Salaire minimal : duel des économistes

Par Vijayan Ayassamy O commentaire
Eric Ng & Vishal Ragoobur

Avec l’introduction du salaire minimal et de l’impôt négatif, deux économistes donnent leur avis. Éric Ng est plus favorable à l’impôt négatif et Vishal Ragoobur souhaite une meilleure sensibilisation.

Éric Ng : « Je suis plus pour l’impôt négatif que le salaire minimal »

Dans vos récentes interventions, vous vous êtes exprimé davantage en faveur de la seconde mesure que celle touchant à une hausse salariale. Votre explication ?
C’est vrai que j’ai plus de préférence pour l’impôt négatif que le salaire minimal, parce  qu’il comporte moins d’impact sur les coûts de production d’une entreprise. Il provoque moins de risque de licenciements et encourage la productivité. Il ne nécessite pas de subventions de l’État, mais bien au contraire, c’est un concept qui rationalise les dépenses et regroupe plus de charges sociales.

Qu’en est-il du contrôle sur l’application du salaire minimal ?
Je pense que ce monitoring doit être fait par l’employé. Il aura ses déclarations, il devra être en mesure d’évaluer ses revenus par rapport à son nouveau salaire de base ainsi que les allocations versées par les autorités. En cas de pépin, il devra avertir ces dernières des manquements au niveau salarial. Le premier contrôle échoit donc à l’employé.

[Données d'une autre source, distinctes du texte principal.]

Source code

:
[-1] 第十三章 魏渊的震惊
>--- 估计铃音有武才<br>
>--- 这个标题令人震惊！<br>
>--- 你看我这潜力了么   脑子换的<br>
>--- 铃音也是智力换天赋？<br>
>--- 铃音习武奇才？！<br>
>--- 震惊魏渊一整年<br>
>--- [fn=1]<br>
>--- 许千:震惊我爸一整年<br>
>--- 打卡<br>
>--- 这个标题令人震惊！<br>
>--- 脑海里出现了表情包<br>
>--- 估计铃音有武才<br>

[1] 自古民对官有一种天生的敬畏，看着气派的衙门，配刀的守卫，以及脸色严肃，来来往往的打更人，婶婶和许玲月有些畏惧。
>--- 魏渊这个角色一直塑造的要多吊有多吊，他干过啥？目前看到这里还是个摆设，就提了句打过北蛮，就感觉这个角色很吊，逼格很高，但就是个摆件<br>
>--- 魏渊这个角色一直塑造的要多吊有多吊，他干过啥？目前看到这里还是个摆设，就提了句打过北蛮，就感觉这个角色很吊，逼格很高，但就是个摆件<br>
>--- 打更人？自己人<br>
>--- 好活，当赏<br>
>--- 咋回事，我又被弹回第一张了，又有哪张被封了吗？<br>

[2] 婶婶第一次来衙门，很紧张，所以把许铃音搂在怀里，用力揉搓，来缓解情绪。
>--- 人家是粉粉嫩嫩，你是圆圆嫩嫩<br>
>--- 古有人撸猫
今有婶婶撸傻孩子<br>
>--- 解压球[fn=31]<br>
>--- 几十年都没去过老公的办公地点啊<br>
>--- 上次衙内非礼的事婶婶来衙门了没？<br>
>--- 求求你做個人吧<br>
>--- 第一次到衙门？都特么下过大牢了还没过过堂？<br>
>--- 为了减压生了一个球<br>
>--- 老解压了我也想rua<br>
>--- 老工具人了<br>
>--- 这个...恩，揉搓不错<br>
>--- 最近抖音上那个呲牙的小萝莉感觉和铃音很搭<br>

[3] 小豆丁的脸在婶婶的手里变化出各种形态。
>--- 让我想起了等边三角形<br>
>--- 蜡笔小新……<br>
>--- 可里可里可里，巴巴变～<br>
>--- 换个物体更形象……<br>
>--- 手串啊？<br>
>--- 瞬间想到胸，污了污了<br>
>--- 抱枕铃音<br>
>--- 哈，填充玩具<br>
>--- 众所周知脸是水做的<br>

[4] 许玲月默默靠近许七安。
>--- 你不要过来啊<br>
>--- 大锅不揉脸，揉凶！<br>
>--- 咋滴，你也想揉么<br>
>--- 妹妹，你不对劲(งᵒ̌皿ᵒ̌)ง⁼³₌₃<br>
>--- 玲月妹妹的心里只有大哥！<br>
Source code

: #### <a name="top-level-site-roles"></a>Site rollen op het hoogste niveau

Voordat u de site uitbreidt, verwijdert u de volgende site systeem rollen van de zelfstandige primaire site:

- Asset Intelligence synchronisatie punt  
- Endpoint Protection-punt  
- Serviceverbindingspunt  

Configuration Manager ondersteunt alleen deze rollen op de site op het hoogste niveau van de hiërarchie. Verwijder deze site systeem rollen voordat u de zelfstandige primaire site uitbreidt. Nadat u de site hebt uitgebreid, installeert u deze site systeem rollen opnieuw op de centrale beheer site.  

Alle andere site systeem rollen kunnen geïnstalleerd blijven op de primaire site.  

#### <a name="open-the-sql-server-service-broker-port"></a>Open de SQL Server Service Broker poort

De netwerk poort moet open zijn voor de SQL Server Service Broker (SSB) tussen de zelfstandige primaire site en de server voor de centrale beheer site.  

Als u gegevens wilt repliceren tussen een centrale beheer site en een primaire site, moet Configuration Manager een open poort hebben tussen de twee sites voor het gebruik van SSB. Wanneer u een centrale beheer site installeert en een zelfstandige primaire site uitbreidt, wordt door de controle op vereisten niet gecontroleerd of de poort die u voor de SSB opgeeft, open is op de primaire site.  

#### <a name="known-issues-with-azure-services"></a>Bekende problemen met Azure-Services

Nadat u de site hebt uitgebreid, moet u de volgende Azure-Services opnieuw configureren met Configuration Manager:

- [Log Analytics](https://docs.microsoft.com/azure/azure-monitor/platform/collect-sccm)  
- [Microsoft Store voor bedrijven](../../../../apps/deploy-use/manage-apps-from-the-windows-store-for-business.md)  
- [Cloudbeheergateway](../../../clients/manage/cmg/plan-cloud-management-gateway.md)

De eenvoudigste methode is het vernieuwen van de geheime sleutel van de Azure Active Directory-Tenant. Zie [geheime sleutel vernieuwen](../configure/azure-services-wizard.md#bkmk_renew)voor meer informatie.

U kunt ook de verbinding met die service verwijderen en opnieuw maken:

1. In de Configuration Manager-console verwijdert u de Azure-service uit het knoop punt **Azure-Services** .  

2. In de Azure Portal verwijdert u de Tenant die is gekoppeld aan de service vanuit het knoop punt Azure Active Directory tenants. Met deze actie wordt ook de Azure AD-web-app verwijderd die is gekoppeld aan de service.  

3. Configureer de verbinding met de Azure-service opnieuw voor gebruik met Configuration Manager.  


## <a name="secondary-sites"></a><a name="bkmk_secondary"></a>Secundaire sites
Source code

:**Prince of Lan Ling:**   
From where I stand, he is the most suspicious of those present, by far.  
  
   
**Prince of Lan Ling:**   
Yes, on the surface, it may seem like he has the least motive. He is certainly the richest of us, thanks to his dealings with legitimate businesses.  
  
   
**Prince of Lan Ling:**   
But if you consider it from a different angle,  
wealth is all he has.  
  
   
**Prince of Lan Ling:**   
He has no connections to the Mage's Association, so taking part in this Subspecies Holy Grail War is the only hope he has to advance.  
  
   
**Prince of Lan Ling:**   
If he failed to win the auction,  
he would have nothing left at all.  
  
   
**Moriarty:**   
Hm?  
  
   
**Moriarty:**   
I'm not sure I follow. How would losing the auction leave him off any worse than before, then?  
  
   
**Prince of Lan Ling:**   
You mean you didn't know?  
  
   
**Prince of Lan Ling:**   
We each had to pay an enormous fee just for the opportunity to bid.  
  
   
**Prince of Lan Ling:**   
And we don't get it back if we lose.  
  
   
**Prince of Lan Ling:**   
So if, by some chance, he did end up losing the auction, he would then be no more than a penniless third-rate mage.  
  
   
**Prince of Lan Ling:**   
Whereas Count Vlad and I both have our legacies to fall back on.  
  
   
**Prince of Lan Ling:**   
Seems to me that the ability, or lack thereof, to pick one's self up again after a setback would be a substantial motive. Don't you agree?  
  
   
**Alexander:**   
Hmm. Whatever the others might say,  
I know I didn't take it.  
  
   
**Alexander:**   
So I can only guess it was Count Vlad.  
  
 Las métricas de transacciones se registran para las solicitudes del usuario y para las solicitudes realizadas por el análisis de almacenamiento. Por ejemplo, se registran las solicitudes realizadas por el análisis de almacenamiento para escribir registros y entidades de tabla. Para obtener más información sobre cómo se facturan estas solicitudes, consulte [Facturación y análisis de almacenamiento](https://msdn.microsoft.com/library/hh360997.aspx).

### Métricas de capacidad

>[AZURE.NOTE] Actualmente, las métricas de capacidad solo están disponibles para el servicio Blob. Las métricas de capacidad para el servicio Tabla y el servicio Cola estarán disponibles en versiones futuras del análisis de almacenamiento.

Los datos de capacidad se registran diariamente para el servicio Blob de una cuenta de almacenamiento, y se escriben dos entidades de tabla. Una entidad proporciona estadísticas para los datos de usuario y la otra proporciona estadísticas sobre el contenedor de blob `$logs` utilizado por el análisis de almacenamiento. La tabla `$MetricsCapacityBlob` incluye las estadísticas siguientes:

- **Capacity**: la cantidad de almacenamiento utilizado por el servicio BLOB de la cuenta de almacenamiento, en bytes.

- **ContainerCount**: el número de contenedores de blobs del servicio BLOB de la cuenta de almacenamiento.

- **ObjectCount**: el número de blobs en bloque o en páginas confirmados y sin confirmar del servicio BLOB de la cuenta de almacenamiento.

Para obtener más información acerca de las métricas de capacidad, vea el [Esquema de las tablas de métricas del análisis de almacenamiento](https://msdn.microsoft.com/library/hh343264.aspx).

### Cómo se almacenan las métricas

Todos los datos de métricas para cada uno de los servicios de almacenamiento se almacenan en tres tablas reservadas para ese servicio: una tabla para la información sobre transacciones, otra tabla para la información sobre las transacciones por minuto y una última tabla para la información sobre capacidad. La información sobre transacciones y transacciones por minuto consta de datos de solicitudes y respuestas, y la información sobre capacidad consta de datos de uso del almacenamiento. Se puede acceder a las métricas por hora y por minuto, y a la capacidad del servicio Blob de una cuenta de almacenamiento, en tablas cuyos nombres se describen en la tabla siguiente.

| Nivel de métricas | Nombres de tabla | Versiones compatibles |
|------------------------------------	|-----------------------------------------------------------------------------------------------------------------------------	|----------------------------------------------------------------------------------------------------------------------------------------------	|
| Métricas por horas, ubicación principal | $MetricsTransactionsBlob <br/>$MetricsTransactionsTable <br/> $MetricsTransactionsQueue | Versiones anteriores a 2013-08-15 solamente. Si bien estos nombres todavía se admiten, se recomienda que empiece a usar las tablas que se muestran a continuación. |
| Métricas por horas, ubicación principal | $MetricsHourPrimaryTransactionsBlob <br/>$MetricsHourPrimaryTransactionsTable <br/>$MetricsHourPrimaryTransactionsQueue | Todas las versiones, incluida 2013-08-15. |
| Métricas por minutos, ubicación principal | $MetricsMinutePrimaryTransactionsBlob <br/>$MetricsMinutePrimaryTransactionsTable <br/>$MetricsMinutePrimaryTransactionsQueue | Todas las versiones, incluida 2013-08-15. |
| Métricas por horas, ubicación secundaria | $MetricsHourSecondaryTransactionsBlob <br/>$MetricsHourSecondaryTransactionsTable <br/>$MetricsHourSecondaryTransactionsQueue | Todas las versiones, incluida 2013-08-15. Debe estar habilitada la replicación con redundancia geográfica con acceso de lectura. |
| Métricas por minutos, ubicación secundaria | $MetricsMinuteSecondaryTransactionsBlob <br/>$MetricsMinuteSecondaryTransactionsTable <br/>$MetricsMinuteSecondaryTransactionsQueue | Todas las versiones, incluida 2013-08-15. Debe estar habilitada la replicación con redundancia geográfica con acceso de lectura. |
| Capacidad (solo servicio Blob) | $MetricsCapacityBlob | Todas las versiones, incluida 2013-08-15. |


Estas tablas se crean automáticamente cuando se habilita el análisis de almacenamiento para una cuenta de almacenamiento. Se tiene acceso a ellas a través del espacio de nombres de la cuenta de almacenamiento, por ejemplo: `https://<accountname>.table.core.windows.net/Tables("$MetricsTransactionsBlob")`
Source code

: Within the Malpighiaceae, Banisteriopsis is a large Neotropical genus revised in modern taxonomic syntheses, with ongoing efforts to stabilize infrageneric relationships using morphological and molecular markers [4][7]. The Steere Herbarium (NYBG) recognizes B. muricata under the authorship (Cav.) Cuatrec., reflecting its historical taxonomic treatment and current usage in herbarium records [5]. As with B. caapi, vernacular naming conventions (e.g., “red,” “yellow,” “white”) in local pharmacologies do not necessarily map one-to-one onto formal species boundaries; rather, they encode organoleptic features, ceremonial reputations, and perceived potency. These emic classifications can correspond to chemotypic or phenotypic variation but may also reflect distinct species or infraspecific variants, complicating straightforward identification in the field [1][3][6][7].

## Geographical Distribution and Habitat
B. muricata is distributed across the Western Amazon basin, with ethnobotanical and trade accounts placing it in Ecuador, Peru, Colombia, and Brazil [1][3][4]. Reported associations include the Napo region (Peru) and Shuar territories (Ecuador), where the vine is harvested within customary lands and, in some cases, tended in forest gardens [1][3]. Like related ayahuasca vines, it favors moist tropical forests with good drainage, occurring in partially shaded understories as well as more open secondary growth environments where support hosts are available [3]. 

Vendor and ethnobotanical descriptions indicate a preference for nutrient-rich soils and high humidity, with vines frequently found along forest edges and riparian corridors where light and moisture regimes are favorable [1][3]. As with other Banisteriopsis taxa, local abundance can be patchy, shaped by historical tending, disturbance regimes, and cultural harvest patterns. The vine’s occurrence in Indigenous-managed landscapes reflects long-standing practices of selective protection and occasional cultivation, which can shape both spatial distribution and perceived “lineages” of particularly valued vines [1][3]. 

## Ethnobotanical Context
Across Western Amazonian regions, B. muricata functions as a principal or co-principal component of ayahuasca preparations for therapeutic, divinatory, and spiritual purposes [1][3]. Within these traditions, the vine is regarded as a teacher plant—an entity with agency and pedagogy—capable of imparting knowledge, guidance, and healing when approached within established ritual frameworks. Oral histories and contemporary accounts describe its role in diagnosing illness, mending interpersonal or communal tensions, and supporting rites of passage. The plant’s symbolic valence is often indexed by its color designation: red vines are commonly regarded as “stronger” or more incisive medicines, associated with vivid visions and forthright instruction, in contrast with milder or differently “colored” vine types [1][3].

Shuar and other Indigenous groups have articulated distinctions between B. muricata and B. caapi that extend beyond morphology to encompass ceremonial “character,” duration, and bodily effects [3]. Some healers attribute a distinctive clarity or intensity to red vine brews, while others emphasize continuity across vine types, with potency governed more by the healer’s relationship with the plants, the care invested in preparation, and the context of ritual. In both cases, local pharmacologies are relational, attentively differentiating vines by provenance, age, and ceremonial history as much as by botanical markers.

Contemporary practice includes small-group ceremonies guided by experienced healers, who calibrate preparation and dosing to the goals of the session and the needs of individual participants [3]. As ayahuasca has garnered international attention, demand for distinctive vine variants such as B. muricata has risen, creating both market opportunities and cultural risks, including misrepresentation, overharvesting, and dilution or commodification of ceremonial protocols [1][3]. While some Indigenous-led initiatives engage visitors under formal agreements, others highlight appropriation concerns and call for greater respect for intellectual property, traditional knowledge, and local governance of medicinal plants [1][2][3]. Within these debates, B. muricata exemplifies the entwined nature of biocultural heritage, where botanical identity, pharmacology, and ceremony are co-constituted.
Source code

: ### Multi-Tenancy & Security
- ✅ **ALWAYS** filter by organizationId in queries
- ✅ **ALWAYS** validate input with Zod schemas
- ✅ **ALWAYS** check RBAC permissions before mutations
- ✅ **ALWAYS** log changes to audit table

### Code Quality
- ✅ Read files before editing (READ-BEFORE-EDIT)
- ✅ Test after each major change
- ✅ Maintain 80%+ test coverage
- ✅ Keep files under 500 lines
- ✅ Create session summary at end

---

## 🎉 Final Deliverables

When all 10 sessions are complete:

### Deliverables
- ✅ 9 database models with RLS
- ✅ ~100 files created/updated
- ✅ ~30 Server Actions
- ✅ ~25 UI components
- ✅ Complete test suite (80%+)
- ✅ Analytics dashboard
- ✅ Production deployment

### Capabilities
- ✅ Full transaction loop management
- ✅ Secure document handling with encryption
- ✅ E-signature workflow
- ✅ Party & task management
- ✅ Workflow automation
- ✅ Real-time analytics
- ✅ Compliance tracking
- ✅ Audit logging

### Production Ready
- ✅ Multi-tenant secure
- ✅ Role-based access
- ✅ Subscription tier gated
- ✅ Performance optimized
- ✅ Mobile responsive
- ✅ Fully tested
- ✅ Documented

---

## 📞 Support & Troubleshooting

Le salaire minimal implique de formaliser ceux qui sont employés dans les secteurs informels. N’y a-t-il pas de risques de pertes d’emplois si le patron ne souhaite pas encourir des dépenses jusqu’à l’heure inexistantes pour lui ?
C’est vrai que le salaire minimal oblige à identifier et formaliser leur cas, leur emploi. C’est vrai qu’il y a des risques que l’employeur préfère les renvoyer ou exercer des pressions sur lui pour qu’il ne formalise pas son emploi. C’est pourquoi je pense que le salaire minimal comporte des menaces pour l’emploi, notamment dans le secteur informel, parce que ces charges sociales imposeront des coûts relativement nouveaux et élevés à l’employeur.


Vishal Ragoobur : « Ce surplus améliorera le pouvoir d’achat des salariés »

La mesure sur le salaire minimal sera appliquée à la fin de ce mois. Quelle est votre appréciation de cette décision ?
J’accueille favorablement cette décision qui est attendue de toutes parts. J’estime que le quantum fixé à l’issue des discussions tripartites satisfait toutes les parties .

Qu’en est-il de la supervision de l’application de cette mesure ?
J’allais justement y venir. Il faut, en effet, que les employeurs jouent le jeu concernant l’application des règles relatives au salaire minimum. Les inspecteurs du travail doivent descendre sur le terrain et rencontrer les employés pour leur expliquer les procédures pour statuer sur le salaire minimal. Le plus important sera de mener une campagne de sensibilisation auprès des salariés ignorants de leurs droits et par rapport aux méthodes utilisées pour atteindre le quantum final.

Il faut savoir que les salaires actuels de moins de Rs 9 000 sont éligibles à une allocation de la Mauritius Revenue Authority (MRA), soit Rs 860 pour ceux employés dans les secteurs d’exportation et Rs 500 pour les autres compagnies. Par ailleurs, tous les employeurs doivent soumettre une déclaration au 29 janvier 2018 ou avant cette date concernant ceux qui touchent moins de Rs 9 000 de revenus mensuels.

Cette hausse de salaire aura-t-elle un impact sur l’inflation ?
Je suis persuadé que ce revenu supplémentaire aidera à augmenter le pouvoir d’achat de cette catégorie de consommateurs. J’estime que l’impact de cette mesure sur l’inflation sera gérable. Cette catégorie de consommateurs suit davantage un pattern de dépenses axées sur l’alimentation, les produits de bases, les leçons particulières, entre autres.